The chances of experiencing depression in your lifetime are one in five. A free app developed by researcher Eiko Fried should start preventing depression by predicting it in time.
What causes depression is a tricky question that has been studied for decades, sighs Eiko Fried, associate professor of clinical psychology at Leiden University. People with depression have similarities, but there are also many differences.
What researchers already know is that having less money and being a woman increases the risk of depression. Fried says: “But it can also be more specific. Some people only need five hours of sleep, others get stressed if they don’t get their nine hours of sleep. Ultimately, the goal is to be able to determine what the risk of depression is and when it occurs for each person. That’s the Holy Grail in clinical psychology.”
That’s why Fried is developing an early warning system - WARN-D - to prevent depression. He received a European ERC grant of €1.5 million for the project and will spend two years researching the mental health of students at universities and colleges. “The ultimate goal is to create an app enabling participants to track how they feel. It’s like a menstrual app or storm radar but one that can predict depression.”
Healthy and sick lakes
Predicting depression works through the same complex science used to predict weather or stock prices. “Every system has warning signals. The warning signals from one complex system can be generalized and translated to another complex system,” said Fried, who has a background in complexity science. “Lakes are complex systems with two states, a clean and a turbid, diseased state. Dutch ecologists have succeeded in using statistics to predict early warning signals indicating when a lake’s healthy state is turning into a diseased one. My idea is to do the same for psychological depression.”
Fried chose college students because they are most likely to develop depression at this stage of life. One in five Dutch and Belgian students develop mental health issues in their first year of study. “Incidentally, it is difficult to argue that students are at higher risk than their non-student peers. Mental health issues are more likely to be related to age, autonomy, moving, financial problems, and worries about the future.”
With corona, mental health issues among students have increased even more. “We just conducted a literature review that shows that young people have indeed become more susceptible to mental health issues because of corona. But we found no evidence that the problems have increased threefold, as some studies have indicated.”
In the study, Fried zooms in on the daily lives of a total of 2,000 students.
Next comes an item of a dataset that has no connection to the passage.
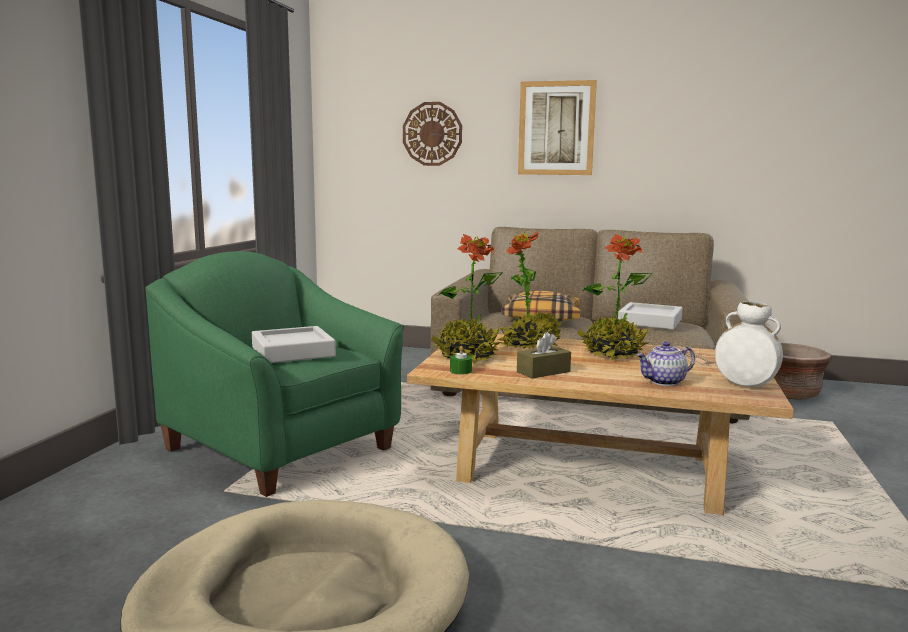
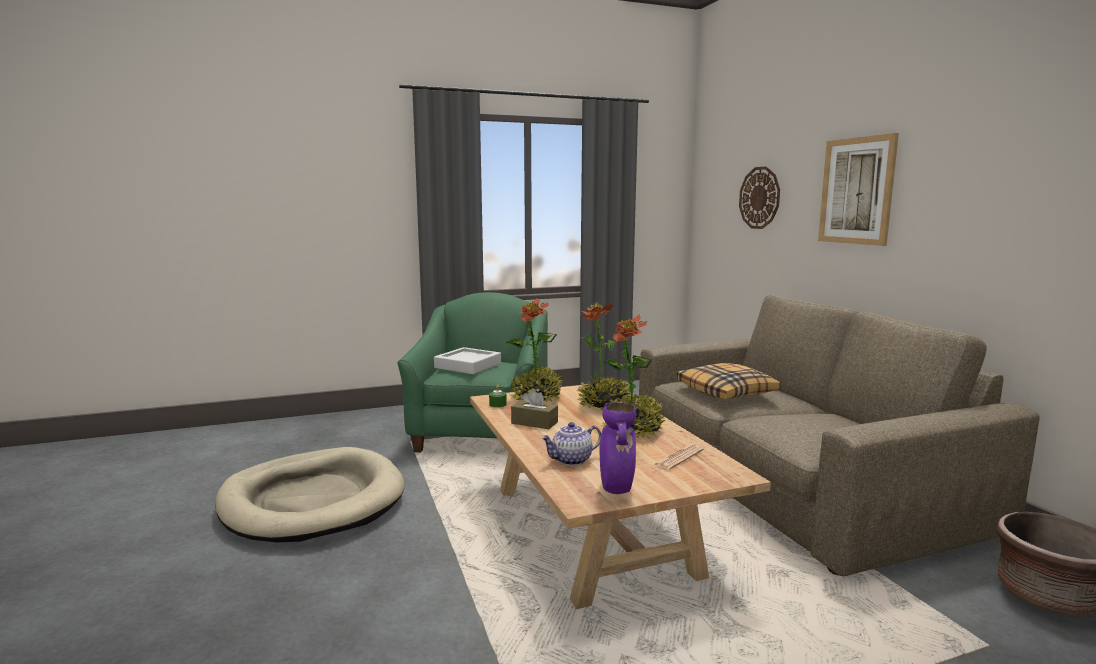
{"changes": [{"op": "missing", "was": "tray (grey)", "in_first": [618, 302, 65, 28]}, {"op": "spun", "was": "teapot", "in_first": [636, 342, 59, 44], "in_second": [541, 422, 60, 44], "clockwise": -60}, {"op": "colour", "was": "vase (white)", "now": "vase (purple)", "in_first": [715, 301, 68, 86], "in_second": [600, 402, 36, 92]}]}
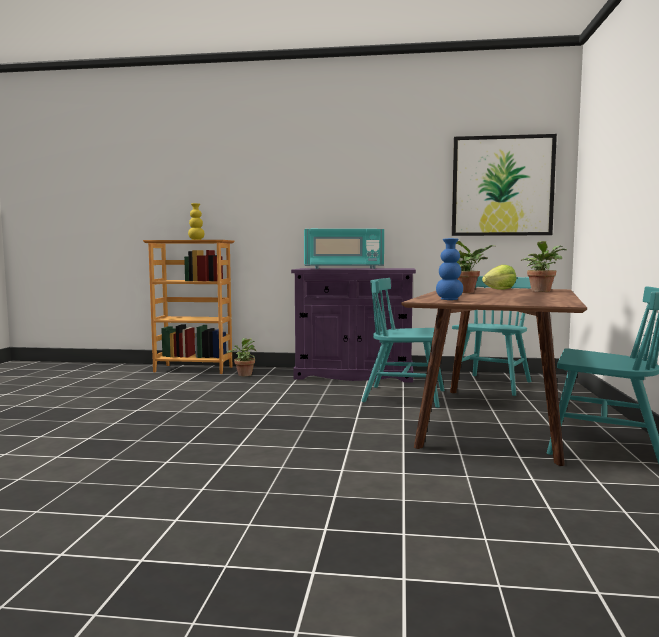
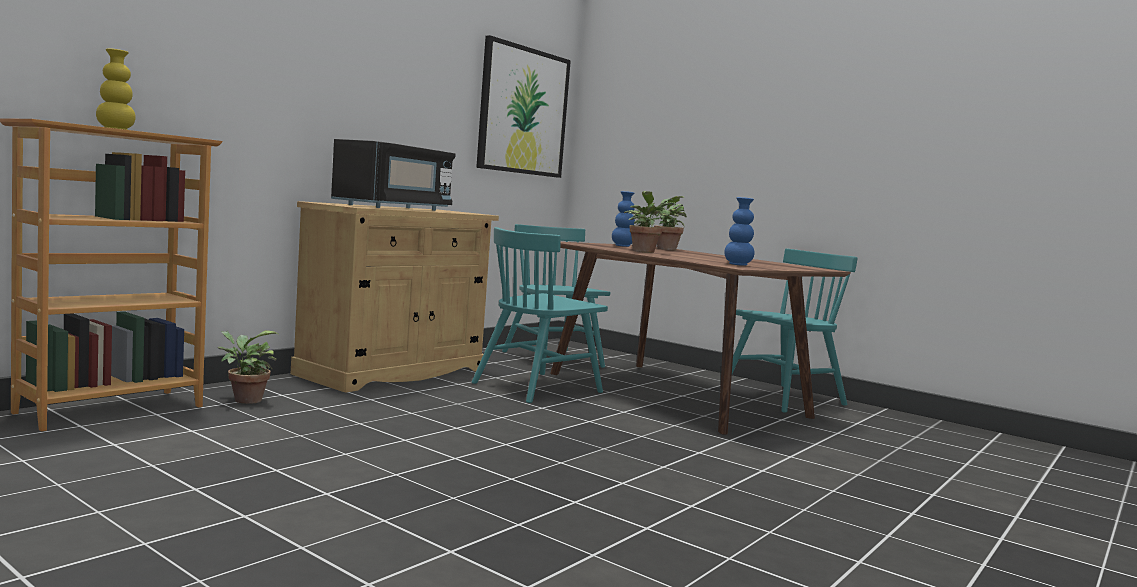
{"changes": [{"op": "colour", "was": "cabinet (purple)", "now": "cabinet (beige)", "in_first": [291, 268, 125, 115], "in_second": [291, 201, 208, 192]}, {"op": "colour", "was": "microwave (turquoise)", "now": "microwave (black)", "in_first": [304, 229, 80, 40], "in_second": [331, 139, 125, 72]}, {"op": "exchanged", "was": "lettuce", "now": "vase (blue)", "in_first": [482, 265, 34, 24], "in_second": [612, 191, 23, 56]}]}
After completing a survey about their background, the students wear a smartwatch for the first three months that collects data about their sleep, movement, and heart rate, among other things. During that same period, they complete a short questionnaire four times a day. What are they doing? Where are they? And how are they feeling? After three months, the smartwatch comes off and the students are sent a questionnaire only once every few months. In total, they are tracked for two years.
At the end of these intense initial three months, participants receive a data visualization of their individual data set. “A kind of Spotify Wrapped, an overview of where you were, at home or at school, when you were happiest and when you were less happy. By the way, we chose not to collect GPS data, even though European legislation allows it.”
Fried is still looking for a diverse group of students to fill his final contingent of 500. “In mental health research so far, mainly white university students have participated, but we are also focusing on colleges and MBOs. Everyone is welcome, as long as they speak Dutch or English.” Participation is incentivized with a €90 honorarium. “It should be an incentive, not income.” This is in addition to the use of the smartwatch and personalized data report.
The app is expected to be in place in three years, and will likely display how your mental health is doing like a traffic light. “But it’s still in development. We also want to avoid false positives. If people are told they are going to be depressed, it can become a self-fulfilling prophecy.”
The next step would be to connect the app to online help programs for mental health problems such as those offered by Caring Universities. Says Fried: “And also make those services available to everyone, not just students.”